My mother wanted us to learn self-reliance. She told me once how proud she was at the lack of connection between us-my father, my brother, her and me. She felt she had achieved her purpose in making us "just four people who happen to share a house."
But I did not learn self-reliance from this. I learned to hold with all my might to my family, whether they wanted to be held or not. I learned that I wanted to teach my children that loyalty to the family comes first, and that family is the most important thing in their lives.
But I don't think my children learned this. I think they learned that family is a stranglehold to be resisted. My son fears commitment will tie him to a life he doesn't want.

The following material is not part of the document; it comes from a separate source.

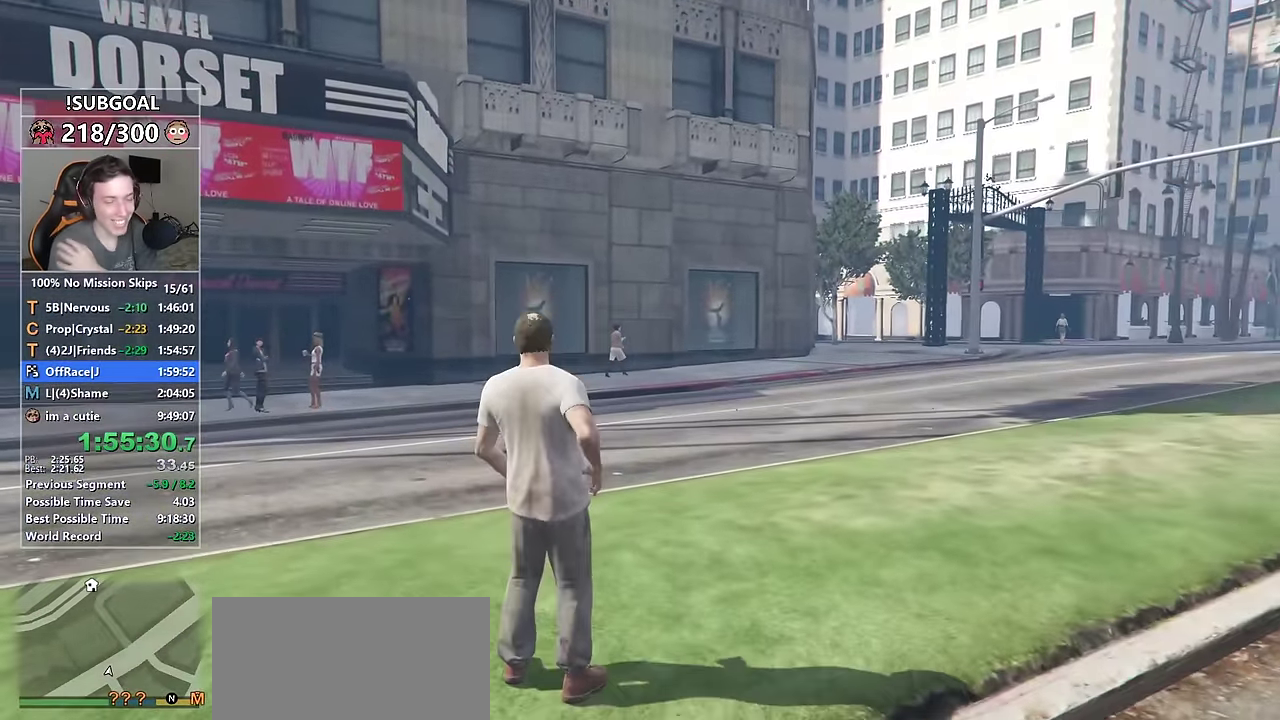
{"keys": [], "mouse": [], "events": []}
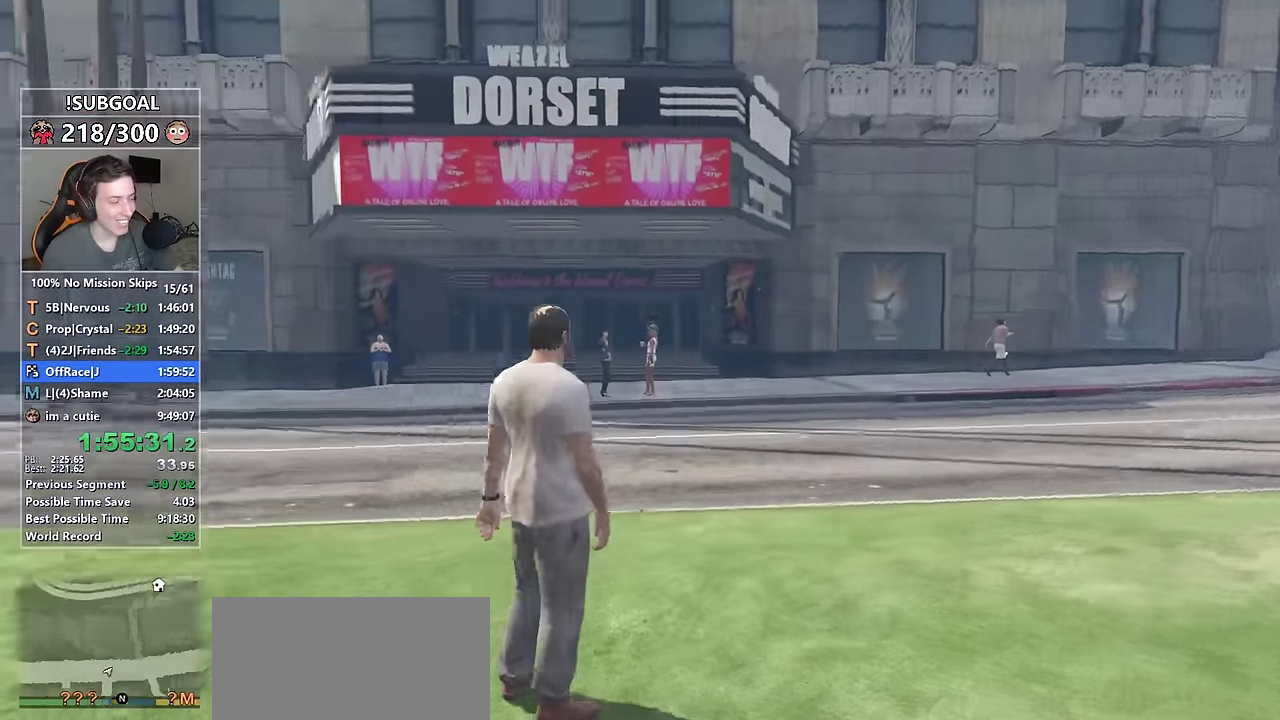
{"keys": ["d"], "mouse": [], "events": [[450, "d", "down"]]}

He doesn't seem to feel, as I do, that commitment and lifestyle do not proceed in lockstep, but that one can inform and support the other. My daughter uses commitment as a bludgeon, a weapon, to get her way. "Thwart me and I will withhold myself."
Of course, these outcomes are my worst nightmare-- one child running as fast as he can from family commitment, and another threatening the same thing in order to make my own commitment stronger. Which is, of course, a pattern in my life, of loved ones and friends using my loyalty against me, and punishing me with their absence, physical or emotional, when I demand a return in love and loyalty.
Will my children punish me with distance, or reward with me with proximity? What price will I have to pay?